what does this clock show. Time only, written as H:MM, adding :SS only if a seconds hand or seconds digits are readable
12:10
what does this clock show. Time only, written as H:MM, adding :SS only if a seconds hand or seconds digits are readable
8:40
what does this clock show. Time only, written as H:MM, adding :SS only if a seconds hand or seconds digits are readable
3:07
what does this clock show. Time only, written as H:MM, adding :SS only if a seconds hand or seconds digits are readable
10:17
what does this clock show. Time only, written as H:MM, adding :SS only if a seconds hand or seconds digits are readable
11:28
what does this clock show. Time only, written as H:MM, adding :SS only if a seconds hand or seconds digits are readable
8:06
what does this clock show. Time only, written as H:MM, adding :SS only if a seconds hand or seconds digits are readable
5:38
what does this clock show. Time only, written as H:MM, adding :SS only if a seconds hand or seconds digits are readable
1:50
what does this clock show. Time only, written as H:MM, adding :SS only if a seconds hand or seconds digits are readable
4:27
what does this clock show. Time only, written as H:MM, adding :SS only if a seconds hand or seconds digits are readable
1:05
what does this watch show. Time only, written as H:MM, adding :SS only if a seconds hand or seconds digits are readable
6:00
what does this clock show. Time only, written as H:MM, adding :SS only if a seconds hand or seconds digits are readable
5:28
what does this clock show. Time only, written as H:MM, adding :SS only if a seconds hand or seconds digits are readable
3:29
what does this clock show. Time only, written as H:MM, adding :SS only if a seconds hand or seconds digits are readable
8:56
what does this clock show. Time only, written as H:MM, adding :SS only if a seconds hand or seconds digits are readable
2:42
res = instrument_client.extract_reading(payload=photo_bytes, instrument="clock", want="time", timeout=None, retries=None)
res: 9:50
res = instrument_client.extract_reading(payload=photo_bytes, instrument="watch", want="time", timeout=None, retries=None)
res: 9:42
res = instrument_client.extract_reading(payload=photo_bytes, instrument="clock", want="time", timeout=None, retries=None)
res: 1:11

================

▶ [Written instruction]: Rewrite every entry above, replacing each "readable" with "legible" and leaving everything else unchanged.

▶ [Full response]:
what does this clock show. Time only, written as H:MM, adding :SS only if a seconds hand or seconds digits are legible
12:10
what does this clock show. Time only, written as H:MM, adding :SS only if a seconds hand or seconds digits are legible
8:40
what does this clock show. Time only, written as H:MM, adding :SS only if a seconds hand or seconds digits are legible
3:07
what does this clock show. Time only, written as H:MM, adding :SS only if a seconds hand or seconds digits are legible
10:17
what does this clock show. Time only, written as H:MM, adding :SS only if a seconds hand or seconds digits are legible
11:28
what does this clock show. Time only, written as H:MM, adding :SS only if a seconds hand or seconds digits are legible
8:06
what does this clock show. Time only, written as H:MM, adding :SS only if a seconds hand or seconds digits are legible
5:38
what does this clock show. Time only, written as H:MM, adding :SS only if a seconds hand or seconds digits are legible
1:50
what does this clock show. Time only, written as H:MM, adding :SS only if a seconds hand or seconds digits are legible
4:27
what does this clock show. Time only, written as H:MM, adding :SS only if a seconds hand or seconds digits are legible
1:05
what does this watch show. Time only, written as H:MM, adding :SS only if a seconds hand or seconds digits are legible
6:00
what does this clock show. Time only, written as H:MM, adding :SS only if a seconds hand or seconds digits are legible
5:28
what does this clock show. Time only, written as H:MM, adding :SS only if a seconds hand or seconds digits are legible
3:29
what does this clock show. Time only, written as H:MM, adding :SS only if a seconds hand or seconds digits are legible
8:56
what does this clock show. Time only, written as H:MM, adding :SS only if a seconds hand or seconds digits are legible
2:42
res = instrument_client.extract_reading(payload=photo_bytes, instrument="clock", want="time", timeout=None, retries=None)
res: 9:50
res = instrument_client.extract_reading(payload=photo_bytes, instrument="watch", want="time", timeout=None, retries=None)
res: 9:42
res = instrument_client.extract_reading(payload=photo_bytes, instrument="clock", want="time", timeout=None, retries=None)
res: 1:11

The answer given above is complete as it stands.